A large number of middle-income people will reach retirement age in the coming decade, but most of them would not be able to afford senior living at today’s market rates.

Senior Living Development isn’t the only company which has adopted this line of thinking. Other examples of companies seizing the middle-market opportunity include Affinity Living Group, Presbyterian Homes & Services and Benchmark Senior Living. And real estate investment trust Welltower (NYSE: WELL) is getting into the middle-market game with its newly acquired portfolio of 32 Clover Management communities. And it’s not the only group to use the Hampton Inn comparison, with Surpass Senior Living being another.

Each shared unit has two private bedrooms with hard walls, closets and lockable doors. The residents share a common living area, efficiency kitchen and a bathroom. And, residents will be interviewed for compatibility before they’re paired up in shared rooms.

Senior Living Development will own the communities as they open. The company is currently searching for providers to manage them.

One key barrier to making the model work is site acquisition, as finding reasonably priced land in dense urban settings is “extremely difficult,” De Pecol said. But, the company has carved out a name for itself identifying such opportunities.

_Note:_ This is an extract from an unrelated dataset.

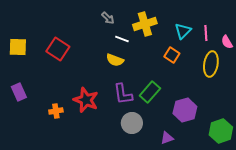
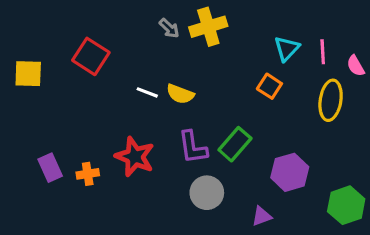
yellow cross: (145, 24) -> (208, 27), moved
white line: (122, 39) -> (147, 92), moved
red square: (58, 49) -> (91, 56), moved
purple rectangle: (19, 92) -> (50, 168), moved

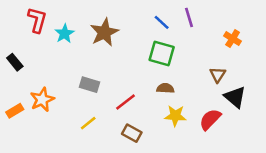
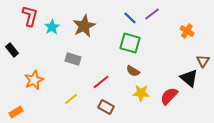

“This is our skill set and niche,” De Pecol added. “We have very carefully selected strategic sites that capture both the required demographic and have redeeming attributes to juice stabilization.”

Total project costs for the properties the company has in the works lie in the low $20 million range, a value achieved through a combination of low land cost, efficient building design and opportunity zone financing.

To finance the communities, Senior Living Development is using conventional debt for about 62% of the project cost and providing another 30% of the equity. The remaining equity is covered by a qualified opportunity fund, eliminating the need for mezzanine financing.

“Both the opportunity fund and developer achieve tax-free returns which takes out the tax bite figured in to conventional [internal rate of returns].” De Pecol said. “In other words, the proforma can show less [internal rate of returns] because it’s an after-tax return.”

The urban model is being developed under its principal group, Senior Living Advisors, which itself is a joint partnership between Senior Living Development and TODA Capital LLC.

To date, Senior Living Development has optioned and sold to providers six sites in Connecticut, with a total completed project value of $250 million. The company also recently purchased a community in Trumbull, Connecticut, with 202 independent living, assisted living and memory care units and 157 active adult units.